Task prompt:
Look through the entries below and count the lines that contain "Winfrey". Reply with that number only.
[[ Information supplied, beginning ]]
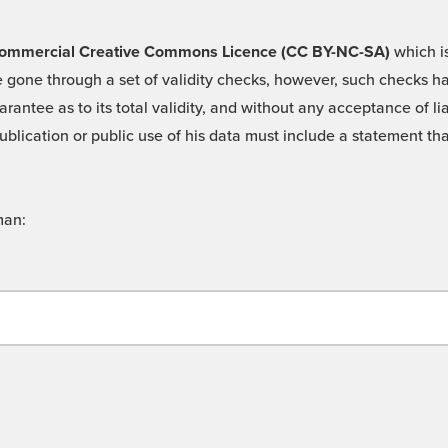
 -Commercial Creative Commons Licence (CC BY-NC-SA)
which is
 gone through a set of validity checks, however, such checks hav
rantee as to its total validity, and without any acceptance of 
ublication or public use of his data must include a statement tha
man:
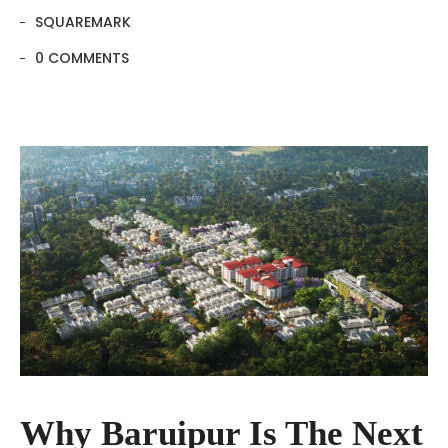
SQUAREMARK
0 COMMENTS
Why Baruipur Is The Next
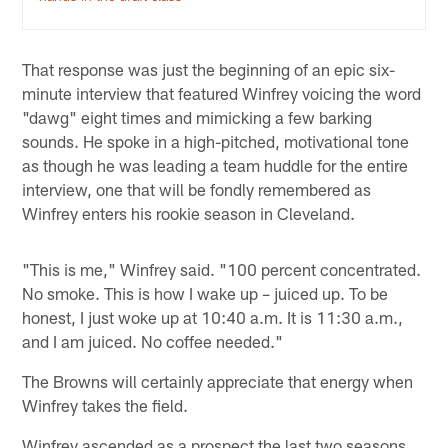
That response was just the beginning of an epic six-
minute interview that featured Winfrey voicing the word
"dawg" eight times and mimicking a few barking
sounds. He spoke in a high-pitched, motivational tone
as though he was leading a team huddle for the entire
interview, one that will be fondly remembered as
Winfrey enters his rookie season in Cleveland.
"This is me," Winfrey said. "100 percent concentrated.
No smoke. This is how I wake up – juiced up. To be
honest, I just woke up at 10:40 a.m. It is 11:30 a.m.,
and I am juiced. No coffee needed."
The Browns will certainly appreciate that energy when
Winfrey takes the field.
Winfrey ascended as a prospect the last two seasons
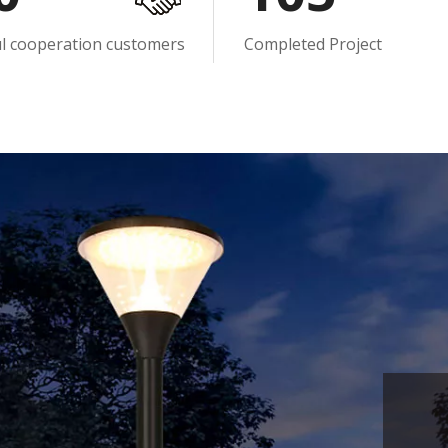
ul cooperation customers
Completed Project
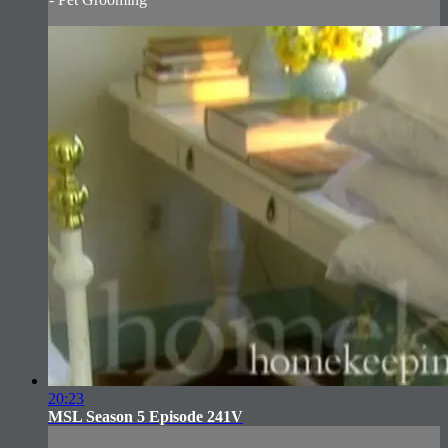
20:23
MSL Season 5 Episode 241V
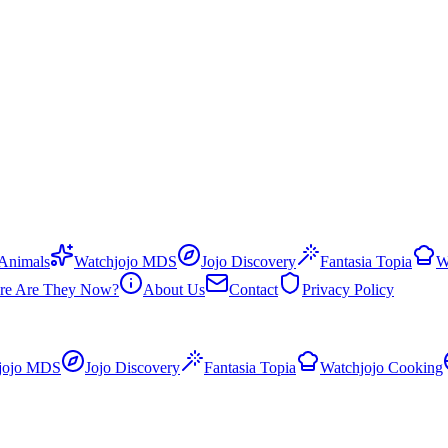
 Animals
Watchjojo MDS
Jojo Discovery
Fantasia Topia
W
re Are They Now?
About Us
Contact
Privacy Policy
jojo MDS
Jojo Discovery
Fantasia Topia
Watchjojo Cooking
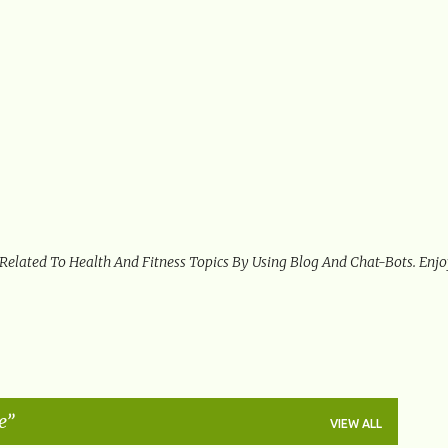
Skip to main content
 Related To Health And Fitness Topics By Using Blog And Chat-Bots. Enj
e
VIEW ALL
[[ Information supplied, end ]]
Finished task:
5